Trudeau et le Lac-Saint-Jean
La victoire du PLC dans l’élection partielle de Lac-Saint-Jean, lundi soir, en a laissé plusieurs perplexes. Pour la première fois en 37 ans, il a remporté cette circonscription.
Comment est-ce possible ? Est-ce que ce bastion historique du nationalisme québécois s’est converti au trudeauisme ? Quelle signification donner à ce vote qui intéresse les analystes bien au-delà du Lac-Saint-Jean ?
MODE
Relativisons d’abord les choses. Si le PLC a gagné, ce n’est pas une vague qui l’a porté. Il a profité de la division en profondeur de l’opposition. C’est de bonne guerre. La politique fonctionne ainsi.
Mais ne voyons pas dans la partielle de Lac-Saint-Jean un mini-référendum avec une signification idéologique. Ce qu’elle nous rappelle, en fait, c’est que nous sommes encore, au Québec, sous le charme médiatique de Justin Trudeau. Il faut dire que les médias l’idéalisent aussi.
Il ne faut pas oublier non plus que les Québécois votent aussi spontanément pour un des leurs lorsqu’il peut diriger le Canada, comme ils votèrent en d’autres temps pour le père de Justin. Et cela, même si ce Québécois lutte contre les intérêts de son peuple.
Sauf pour une petite minorité de l’électorat, ceux qui votent pour Justin Trudeau le font moins pour ses idées que pour son image.
Ils le trouvent jeune, beau, ils aiment sa femme et sa famille, ils aiment le fait qu’on l’aime à travers le monde parce qu’on en a fait un symbole de la modernité canadienne.

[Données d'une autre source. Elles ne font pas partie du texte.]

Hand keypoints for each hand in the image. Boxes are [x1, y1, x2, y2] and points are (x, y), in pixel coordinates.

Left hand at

La popularité de Justin Trudeau, de ce point de vue, témoigne moins d’une adhésion à sa politique que d’une dépolitisation en profondeur de la population, qui se laisse aisément manipuler par une campagne de marketing.
Et c’est de cela qu’il faut s’inquiéter. Longtemps, les électeurs ont voté en fonction de convictions politiques fortes. Ou alors, ils héritaient d’une culture politique familiale qui structurait leur vision du monde. Bleu ou rouge, péquiste ou libéral, on votait ainsi de père en fils.

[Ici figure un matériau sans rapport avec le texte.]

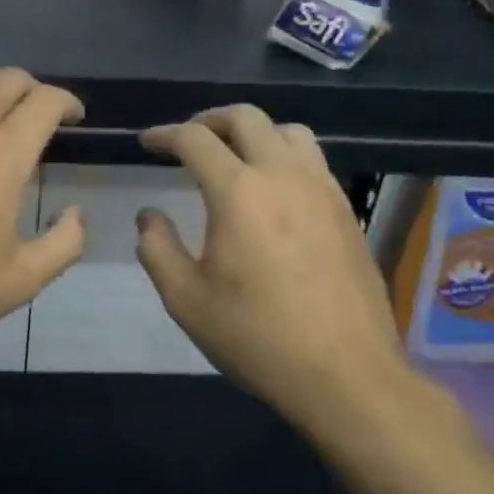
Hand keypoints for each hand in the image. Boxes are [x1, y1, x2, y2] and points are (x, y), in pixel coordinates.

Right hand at [136, 105, 411, 430]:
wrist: (347, 376)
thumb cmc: (257, 337)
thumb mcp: (186, 299)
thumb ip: (157, 248)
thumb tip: (149, 215)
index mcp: (238, 192)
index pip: (195, 139)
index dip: (164, 134)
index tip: (146, 142)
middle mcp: (283, 175)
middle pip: (245, 117)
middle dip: (209, 120)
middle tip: (188, 141)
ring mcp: (322, 189)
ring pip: (288, 131)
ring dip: (254, 132)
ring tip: (235, 157)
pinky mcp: (346, 210)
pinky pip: (313, 160)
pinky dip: (285, 156)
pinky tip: (274, 191)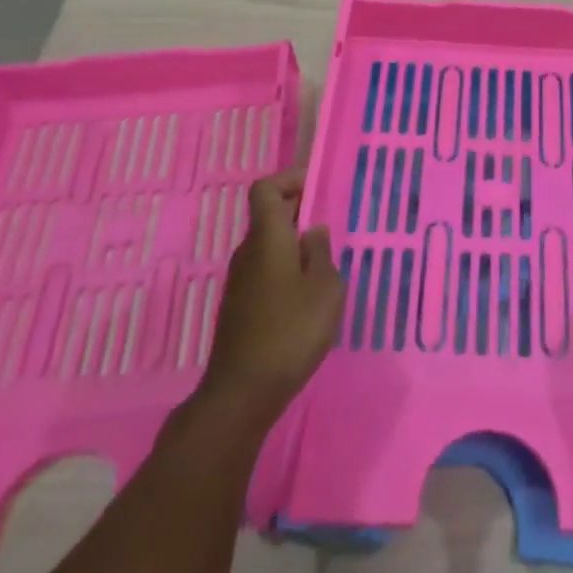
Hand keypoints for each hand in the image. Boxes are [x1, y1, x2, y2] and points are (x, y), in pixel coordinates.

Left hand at [196, 170, 342, 426]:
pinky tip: (307, 296)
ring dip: (295, 244)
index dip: (289, 179)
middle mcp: (247, 252)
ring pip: (268, 245)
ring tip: (326, 262)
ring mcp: (239, 281)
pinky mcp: (239, 307)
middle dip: (300, 212)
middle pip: (269, 216)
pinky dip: (287, 269)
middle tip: (333, 225)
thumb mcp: (325, 288)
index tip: (317, 186)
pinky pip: (265, 270)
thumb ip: (322, 253)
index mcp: (267, 239)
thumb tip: (313, 232)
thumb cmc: (290, 332)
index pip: (265, 189)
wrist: (242, 393)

Je ne dis pas que cela était vertueux, même s’il n’y a rien de mal à avoir les convictions de son milieu. Mais cela donnait à l’individu un certain ancrage politique. Il était moins manipulable. Le débat politique était plus structuré et peut-être plus riche.
POLITIQUE
L’électeur consommateur voit les choses autrement. Il a une mémoire politique diminuée. Il vit et vote au jour le jour. Il peut s’enthousiasmer pour le produit de l’heure. Cela donne, au Canada, le phénomène Trudeau et en France, le phénomène Macron.
Cela ne veut pas dire que les politiciens qui en profitent n’ont pas d’idées. Ils en ont, et une fois au pouvoir, ils les appliquent. Mais ce n’est pas pour leurs idées qu’on vote pour eux. Qu’on me pardonne de le redire.
On est en droit de croire que c’est moins l’identité québécoise des électeurs du Lac-Saint-Jean qui a régressé que leur capacité à résister aux modes médiatiques. C’est aussi grave.